* _Data provided_:
++++++++++

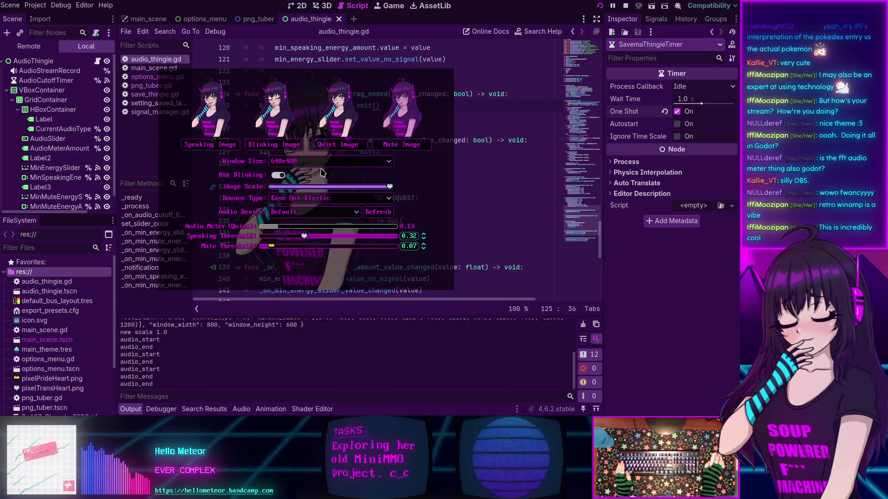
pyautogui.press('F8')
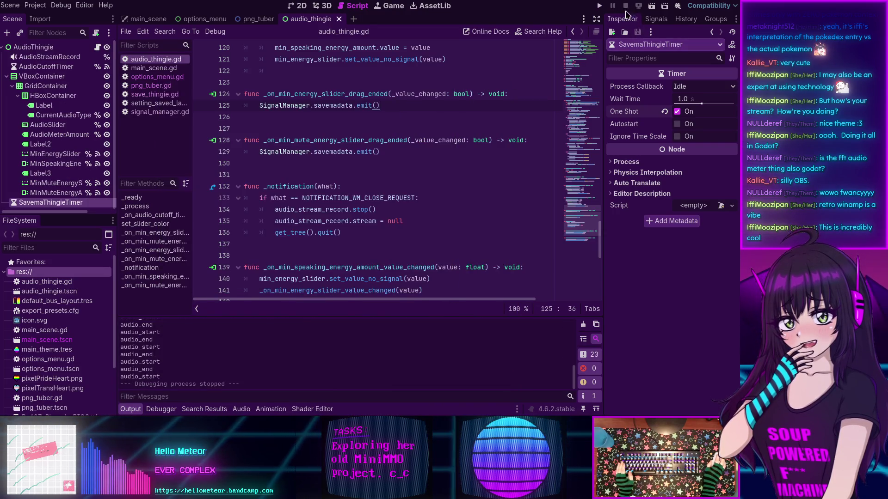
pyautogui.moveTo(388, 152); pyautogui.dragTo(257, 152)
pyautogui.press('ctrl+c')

++++++++++

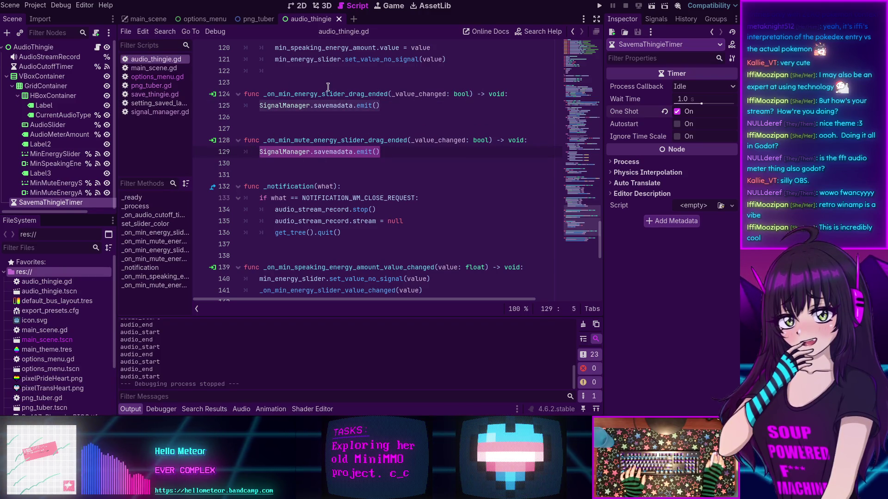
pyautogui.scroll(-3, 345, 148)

++++++++++

* _About this task_:
In the listing above, find the line with "pyautogui.press('F8')" and output it and every line after it up to and including the line with "pyautogui.press('ctrl+c')", exactly, minus the pictures.

* _Solution to this exercise_:
pyautogui.press('F8')
pyautogui.moveTo(388, 152); pyautogui.dragTo(257, 152)
pyautogui.press('ctrl+c')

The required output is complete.